Wednesday, August 21, 2013

Glendale City Council to Set Rules for Prayer

by Pa Rock
Citizen Journalist

Mayor Jerry Weiers of Glendale, Arizona, a former four-term Republican member of our joke of a state legislature,  has come up with a plan to give God room to at least observe at city council meetings.  Mayor Weiers wants to end the practice of a "moment of silence" at the beginning of council meetings and replace it with (of course) a prayer.  He said that he sees an opening prayer as an opportunity for each council member to bring someone of "any" faith from their district to say a prayer.  He justified his obvious attempt to breach the wall between church and state by noting that our legislature does it.

Color me surprised!

Now, according to our major Valley rag, council members are trying to decide what guidelines will be imposed to make the mayor's political prayer gambit work in a manner that would appear to be fair.  Proposed rules for prayer are being bandied about, with some news reports saying that the number of suggested safeguards is now well into the teens.

Color me surprised on that, as well.

Regardless of what prayers are spoken openly at the meetings, I would guess that several people sitting at the council table (or perhaps kneeling) will also be offering silent prayers - in an effort to cosmically bar any members from showing up with a Muslim cleric to intone the blessing.

After all, free speech and religious tolerance can only extend so far.

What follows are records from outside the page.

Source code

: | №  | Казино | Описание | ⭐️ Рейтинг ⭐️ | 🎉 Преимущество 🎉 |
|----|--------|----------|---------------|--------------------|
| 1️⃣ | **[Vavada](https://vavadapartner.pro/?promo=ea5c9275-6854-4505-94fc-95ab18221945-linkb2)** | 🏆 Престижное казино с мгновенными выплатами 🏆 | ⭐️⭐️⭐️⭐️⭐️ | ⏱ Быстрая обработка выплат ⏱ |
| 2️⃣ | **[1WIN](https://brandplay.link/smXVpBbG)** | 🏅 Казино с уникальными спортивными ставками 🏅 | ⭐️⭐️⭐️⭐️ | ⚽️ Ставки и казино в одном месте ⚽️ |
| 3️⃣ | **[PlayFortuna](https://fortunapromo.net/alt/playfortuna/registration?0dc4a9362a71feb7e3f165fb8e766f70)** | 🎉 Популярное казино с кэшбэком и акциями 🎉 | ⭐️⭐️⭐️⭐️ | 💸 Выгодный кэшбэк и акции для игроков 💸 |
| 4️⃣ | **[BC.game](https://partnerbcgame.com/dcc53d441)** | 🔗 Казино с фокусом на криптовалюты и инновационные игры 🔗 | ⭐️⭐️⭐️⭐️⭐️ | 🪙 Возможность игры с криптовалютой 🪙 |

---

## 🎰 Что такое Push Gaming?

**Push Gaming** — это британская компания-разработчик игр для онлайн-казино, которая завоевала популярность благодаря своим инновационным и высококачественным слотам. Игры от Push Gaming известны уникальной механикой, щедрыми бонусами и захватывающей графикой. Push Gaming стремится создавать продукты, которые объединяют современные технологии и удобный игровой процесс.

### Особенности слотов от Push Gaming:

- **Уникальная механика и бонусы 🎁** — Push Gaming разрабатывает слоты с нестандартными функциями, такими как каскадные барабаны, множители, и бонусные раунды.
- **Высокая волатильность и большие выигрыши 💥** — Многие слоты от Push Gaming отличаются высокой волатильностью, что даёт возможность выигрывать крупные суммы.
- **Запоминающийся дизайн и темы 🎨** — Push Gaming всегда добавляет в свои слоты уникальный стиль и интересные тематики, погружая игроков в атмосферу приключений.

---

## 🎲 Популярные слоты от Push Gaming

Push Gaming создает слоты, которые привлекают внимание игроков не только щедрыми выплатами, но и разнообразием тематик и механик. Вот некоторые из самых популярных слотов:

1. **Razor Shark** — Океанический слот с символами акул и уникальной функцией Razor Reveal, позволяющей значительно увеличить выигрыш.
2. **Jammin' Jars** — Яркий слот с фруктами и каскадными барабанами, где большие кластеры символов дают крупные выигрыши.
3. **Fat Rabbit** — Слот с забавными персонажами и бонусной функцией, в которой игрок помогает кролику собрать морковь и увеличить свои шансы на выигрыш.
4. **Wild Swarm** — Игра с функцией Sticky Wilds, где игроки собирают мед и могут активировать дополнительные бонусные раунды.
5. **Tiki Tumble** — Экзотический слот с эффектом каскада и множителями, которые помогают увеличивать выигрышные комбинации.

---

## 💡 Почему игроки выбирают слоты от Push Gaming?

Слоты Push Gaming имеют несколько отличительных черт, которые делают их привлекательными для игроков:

What a shame that the Glendale City Council doesn't have some pressing city business on which to focus.


Xobekim said...

Even the Supreme Court opens with a prayer, sort of: "The Honorable Chief Justice and the Associate Justices of the Supreme Court of the United States. Oyez! Oyez! Oyez! All persons having business before the Honorable Supreme Court of the United States are admonished to draw near and give their attention, for the Court is now sitting. God save the United States and this Honorable Court!"

Likewise the Congress opens each legislative day with a prayer from the chaplain, or chaplain du jour, of each chamber. The Presidents, and candidates for that exalted office are remiss if they don't close speeches with "and God bless the United States of America."

Neither of those examples are seen to offend the Constitutional prohibition of the First Amendment's Establishment Clause. That clause prohibits the establishment of a state religion. Recall that back in England the Crown was shifting in violent form from Roman Catholic to Church of England [Reform Protestant].

The Founders wanted each person to have the right to worship, or not, as they saw fit without repercussion.

The case law on the Establishment Clause is murky. It reminds me of the early line of cases on pornography, the Court knew it when they saw it.

What we can be fairly secure in knowing is that this clause forbids the government from establishing an official religion, prohibiting government actions unduly favoring one religion over another, prohibiting government from unduly preferring religion over non-religion, or non-religion over religion.

These cases often look at intent, real intent and not the bull manure that those intent on breaching the wall separating church and state blither on about their own deceitful actions.

For instance, when the Alabama judge put the Ten Commandments in the lobby of the Court House, he was pandering to the radical right wing base in the local community; no doubt to his political advantage. At the University of Missouri Kansas City's School of Law, in front of the administrative offices is a bas relief sculpture. That sculpture includes the Ten Commandments. It also includes other sources of law recognized in society like the Code of Hammurabi.

Now what is the real intent in Glendale? My guess is that the city is about to waste the scarce resources of the city in costly litigation, and come up with the short end of the stick. Mayor Jerry Weiers needs a reminder that if it ain't broke, don't fix it.

molly. said...

When people feel it necessary to pray before meetings shouldn't that clue us in to the fact that a lot of work needs to be done.. And that maybe we should start the meeting instead?

Not everyone is religious.. people need to remember that.